What Legitimate Music Publications Actually Say
The Fader has covered OT7 Quanny in three separate pieces across 2022 to 2025. In August 2022, their Rap Report described his flow as a “lethargic voice” that “hides menacing threats behind a barrage of punchlines.” Their January 2025 coverage of “Bout My Money” noted his “grim musical output” carries heavy Detroit and Michigan production DNA despite being a Philadelphia artist. By March 2025, the same column placed him within a gothic drill wave alongside Skrilla and Lil Hawa, describing the music as beats that “conjure images of church canters leading services or earthbound spirits wailing in pain.”
HotNewHipHop, covering the “Dog Talk” video in September 2022, wrote: “Quanny brings a Philly swagger to the table, putting his own twist on the Midwest’s signature sound.”
The Hype Magazine, as early as December 2021, wrote: “You cannot fake a true cult following, and his social media and YouTube comments are filled with just that.”
The artists he pulls from tell the same story his critics describe. He has cited Meek Mill, Beanie Sigel, Schoolly D, Chief Keef, and Veeze as influences, with Tupac Shakur as his all-time reference point.
The Day Donald Trump Shouted His Name in Philadelphia
On June 22, 2024, OT7 Quanny’s name spread beyond any hip-hop audience.
Donald Trump held his first-ever campaign rally inside Philadelphia city limits, at the Liacouras Center on Temple University’s campus. Quanny was there for the full day. He joined Trump’s entourage at Tony and Nick’s Steaks in South Philadelphia before the event, wearing a red MAGA hat throughout. He rode on Trump Force One, where Trump personally thanked him and handed him a signed hat.
At the rally itself, Trump introduced him from the stage. The official transcript from Rev.com reads:
“We have a Philly rapper. He is going places, I’ll tell you. He’s got so much cash, he doesn’t know what to do with it. OT7 Quanny. OT7, where are you? And I love that hat on you. That hat looks great. Thank you. Great honor to have you.”
Quanny put the entire day on his Instagram Story, including footage from the jet. A post about his presence at the rally reached 524,000 views on X within hours of going up.
Fan reaction ran in opposite directions. Philadelphia trends heavily Democratic, and a Philly rapper appearing at a Republican campaign event generated sharp debate online.
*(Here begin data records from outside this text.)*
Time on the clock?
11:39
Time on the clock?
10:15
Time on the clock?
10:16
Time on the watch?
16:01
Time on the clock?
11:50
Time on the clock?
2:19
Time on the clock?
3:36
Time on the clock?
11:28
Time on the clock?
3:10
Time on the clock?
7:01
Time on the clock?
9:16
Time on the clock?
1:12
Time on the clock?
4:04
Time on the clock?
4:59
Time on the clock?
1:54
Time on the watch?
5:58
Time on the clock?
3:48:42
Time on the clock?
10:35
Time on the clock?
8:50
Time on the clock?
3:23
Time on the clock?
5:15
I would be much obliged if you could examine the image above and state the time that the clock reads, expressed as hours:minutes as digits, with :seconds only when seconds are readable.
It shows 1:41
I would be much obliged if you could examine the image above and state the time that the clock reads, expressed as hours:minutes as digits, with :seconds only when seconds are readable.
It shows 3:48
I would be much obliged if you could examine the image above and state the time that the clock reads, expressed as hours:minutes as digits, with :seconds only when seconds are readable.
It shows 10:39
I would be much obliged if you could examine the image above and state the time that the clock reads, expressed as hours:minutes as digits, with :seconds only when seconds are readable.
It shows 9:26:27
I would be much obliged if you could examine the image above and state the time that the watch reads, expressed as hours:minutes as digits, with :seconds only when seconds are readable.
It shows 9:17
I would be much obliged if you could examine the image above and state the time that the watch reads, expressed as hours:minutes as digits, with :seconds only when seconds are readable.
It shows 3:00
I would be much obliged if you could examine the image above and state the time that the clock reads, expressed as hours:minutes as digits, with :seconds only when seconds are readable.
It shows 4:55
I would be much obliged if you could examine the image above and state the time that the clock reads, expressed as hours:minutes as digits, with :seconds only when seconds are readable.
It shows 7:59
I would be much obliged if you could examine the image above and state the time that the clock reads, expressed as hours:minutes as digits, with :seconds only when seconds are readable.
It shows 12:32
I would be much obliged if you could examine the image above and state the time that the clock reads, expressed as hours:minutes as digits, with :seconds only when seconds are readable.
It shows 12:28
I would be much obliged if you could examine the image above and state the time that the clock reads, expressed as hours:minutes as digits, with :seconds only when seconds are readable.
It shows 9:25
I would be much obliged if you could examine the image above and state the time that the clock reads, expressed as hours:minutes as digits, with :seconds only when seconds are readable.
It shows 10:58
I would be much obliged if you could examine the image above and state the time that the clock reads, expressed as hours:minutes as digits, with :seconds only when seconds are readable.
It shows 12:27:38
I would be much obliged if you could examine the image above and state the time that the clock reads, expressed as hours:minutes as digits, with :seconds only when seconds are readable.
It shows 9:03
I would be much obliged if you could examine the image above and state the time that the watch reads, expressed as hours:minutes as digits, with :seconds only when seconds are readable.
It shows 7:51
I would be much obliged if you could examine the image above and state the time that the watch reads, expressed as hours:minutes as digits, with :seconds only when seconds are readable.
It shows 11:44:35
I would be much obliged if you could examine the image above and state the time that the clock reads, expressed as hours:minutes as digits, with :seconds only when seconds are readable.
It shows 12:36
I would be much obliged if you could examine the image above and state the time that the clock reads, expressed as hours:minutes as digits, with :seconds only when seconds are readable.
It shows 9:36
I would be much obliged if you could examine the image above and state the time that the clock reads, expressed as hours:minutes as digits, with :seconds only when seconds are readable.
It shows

Trump’s team had been running similar outreach appearances with other artists, including Kodak Black, Sexyy Red, and Sada Baby. Quanny never issued any political statement about the day or what it meant. He posted the footage and kept moving.
Where the Numbers Stand in 2026
| Platform | Figure |
|---|---|
| Spotify Monthly Listeners | 1.5 million+ |
| Instagram Followers | 754,000+ |
| YouTube Subscribers | 154,000+ |
| YouTube Total Views | 71.5 million+ |
| “Dog Talk” Spotify Streams | 8 million+ |
| “Dog Talk” YouTube Views | 5 million+ |
At 28, OT7 Quanny has still not released a debut studio album. A press release from January 2025 confirmed it is in progress, and “Bout My Money” was framed as a lead single pointing toward it. For a rapper who spent his first year in music with no streaming page and no label, who lost his manager to gun violence in 2023, and who built a legitimate following through sheer output and word of mouth, the full project carries real stakes.
The age answers the question. The rest of it explains why the question keeps getting asked.